■ Requisitos da tarefa ■
[A] Cite o trecho do texto sobre a evolução literária de Machado que começa nas palavras "Como mencionado, essas" e vai até "processo de transição.", inclusive.
[B] Segundo o texto sobre a evolução literária de Machado, em que ano se acirrou o processo de transição?

■ Texto de origem ■

• • •

© loredano
 
 
 
 
 
 
 

 

Como mencionado, essas histórias foram geradas e publicadas num período crucial da vida literária de Machado, época do início da 'metamorfose', anunciador do 'grande salto' que viria ao final dessa década e início de 1880 — que tanto intriga e instiga os estudos e os especialistas machadianos. Na verdade, iniciado ainda no ano de 1871 — condizente, de resto, com as próprias metamorfoses políticas, institucionais e sociais, experimentadas pela sociedade brasileira (para os historiadores, um período emblematicamente representativo das nuances e injunções  da história do  Brasil do século XIX, porquanto, traz em seu bojo uma crise de solução quase impossível na  sucessão de fatos importantes) —  exatamente em 1878 acirrou-se, pode-se dizer, o processo de transição.

 

A evolução literária machadiana desenvolveu-se ao longo de sua vida literária (e pessoal) como um processo, um todo coerente e consistente — obediente a escalas e estágios, por certo, como o é todo processo — mediado por um período de marcante inflexão que antecede o que se convencionou denominar 'o grande salto', a grande mudança. Inflexão que, a par de contribuir positivamente para a análise e interpretação adequadas da trajetória machadiana, em contrapartida, serve para sedimentar um conceito, ou avaliação, de muitas formas discutível:  a divisão da obra — ficcional e não-ficcional — de Machado em duas fases, o 'aprendizado' versus a 'maturidade', a 'formação'  versus  a 'radicalização' [e eu, em particular, compartilho inteira e incondicionalmente com a idéia do crítico e ensaísta Silviano Santiago, no sentido de, uma vez por todas, procurar reformular o conceito estabelecido sobre tal dicotomia, simplesmente porque a obra machadiana submete-se a estruturas básicas que se superpõem, se interligam e se renovam "como um todo coerentemente organizado (...) à medida que seus textos se sucedem cronologicamente certas estruturas primárias e primeiras se desarticulam e se rearticulam sob forma de estruturas diferentes, mais complexas e mais sofisticadas"; na verdade, a estética ficcional e não-ficcional e o pensamento literário machadianos não podem nem devem ser tão facilmente  encaixados nesses dois blocos distintos, até porque se desenvolvem e se coadunam concomitantemente, seguindo, ambos, vis a vis, a mesma linha no decorrer de toda a sua carreira, apenas sedimentando-se e amadurecendo consistentemente pós-1880 e nas obras seqüentes]. O fato de ser  discutível considerar  a obra machadiana catalogada em duas 'fases' não implica necessariamente em renegar a existência,  como em todo processo, de  escalas e estágios, com nítidos pontos de inflexão, ou de mais intensa transição.

• • •

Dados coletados
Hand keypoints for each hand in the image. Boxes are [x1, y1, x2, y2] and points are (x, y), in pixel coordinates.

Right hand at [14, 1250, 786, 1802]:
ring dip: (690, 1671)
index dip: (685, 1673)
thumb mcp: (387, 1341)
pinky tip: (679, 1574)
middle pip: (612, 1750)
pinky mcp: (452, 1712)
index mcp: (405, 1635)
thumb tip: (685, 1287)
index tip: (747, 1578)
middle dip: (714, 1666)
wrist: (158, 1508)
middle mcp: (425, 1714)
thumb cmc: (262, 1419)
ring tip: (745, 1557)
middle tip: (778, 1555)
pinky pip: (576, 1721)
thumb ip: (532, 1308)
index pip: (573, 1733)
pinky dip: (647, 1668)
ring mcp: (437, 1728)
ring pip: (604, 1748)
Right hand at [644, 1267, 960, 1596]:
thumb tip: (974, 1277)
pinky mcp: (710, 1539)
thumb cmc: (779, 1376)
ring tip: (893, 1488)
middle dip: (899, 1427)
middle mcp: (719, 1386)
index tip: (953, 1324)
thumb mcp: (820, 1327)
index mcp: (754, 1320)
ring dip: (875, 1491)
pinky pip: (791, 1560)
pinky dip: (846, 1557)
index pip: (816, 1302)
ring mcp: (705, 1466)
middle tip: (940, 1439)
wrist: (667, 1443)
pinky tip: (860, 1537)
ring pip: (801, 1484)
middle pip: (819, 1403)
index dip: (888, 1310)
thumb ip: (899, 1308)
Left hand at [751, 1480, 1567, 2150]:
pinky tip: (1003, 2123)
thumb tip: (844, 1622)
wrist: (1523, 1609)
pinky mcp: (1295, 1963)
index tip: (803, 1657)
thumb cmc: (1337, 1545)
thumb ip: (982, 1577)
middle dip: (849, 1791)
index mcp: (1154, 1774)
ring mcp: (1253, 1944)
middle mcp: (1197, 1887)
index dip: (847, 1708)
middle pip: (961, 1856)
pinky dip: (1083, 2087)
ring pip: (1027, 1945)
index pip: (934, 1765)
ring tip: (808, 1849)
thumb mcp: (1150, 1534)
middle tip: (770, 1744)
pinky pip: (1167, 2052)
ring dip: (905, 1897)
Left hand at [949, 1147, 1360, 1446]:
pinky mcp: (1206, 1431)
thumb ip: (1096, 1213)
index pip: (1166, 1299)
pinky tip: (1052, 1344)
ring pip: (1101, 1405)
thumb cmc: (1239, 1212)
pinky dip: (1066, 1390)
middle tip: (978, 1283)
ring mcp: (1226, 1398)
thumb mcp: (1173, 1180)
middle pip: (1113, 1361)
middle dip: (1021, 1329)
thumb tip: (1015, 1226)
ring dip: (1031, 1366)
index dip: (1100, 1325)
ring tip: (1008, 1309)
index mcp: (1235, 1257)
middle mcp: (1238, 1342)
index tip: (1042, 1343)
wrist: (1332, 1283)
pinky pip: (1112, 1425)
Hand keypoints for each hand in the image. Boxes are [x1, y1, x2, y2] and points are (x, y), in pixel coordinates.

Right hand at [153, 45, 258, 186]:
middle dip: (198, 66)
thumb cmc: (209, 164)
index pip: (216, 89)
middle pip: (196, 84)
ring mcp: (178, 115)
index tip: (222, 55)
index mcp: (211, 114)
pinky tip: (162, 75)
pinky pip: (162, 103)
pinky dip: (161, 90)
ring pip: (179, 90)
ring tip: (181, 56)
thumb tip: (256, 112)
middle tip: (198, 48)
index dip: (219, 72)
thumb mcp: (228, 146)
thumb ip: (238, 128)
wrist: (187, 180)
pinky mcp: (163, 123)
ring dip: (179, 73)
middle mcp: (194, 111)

• • •

■ Resultados do exercício ■
[A]
Como mencionado, essas histórias foram geradas e publicadas num período crucial da vida literária de Machado, época do início da 'metamorfose', anunciador do 'grande salto' que viria ao final dessa década e início de 1880 — que tanto intriga e instiga os estudos e os especialistas machadianos. Na verdade, iniciado ainda no ano de 1871 — condizente, de resto, com as próprias metamorfoses políticas, institucionais e sociais, experimentadas pela sociedade brasileira (para os historiadores, um período emblematicamente representativo das nuances e injunções  da história do  Brasil do século XIX, porquanto, traz em seu bojo uma crise de solução quase impossível na  sucessão de fatos importantes) —  exatamente em 1878 acirrou-se, pode-se dizer, o processo de transição.

[B] Em 1878.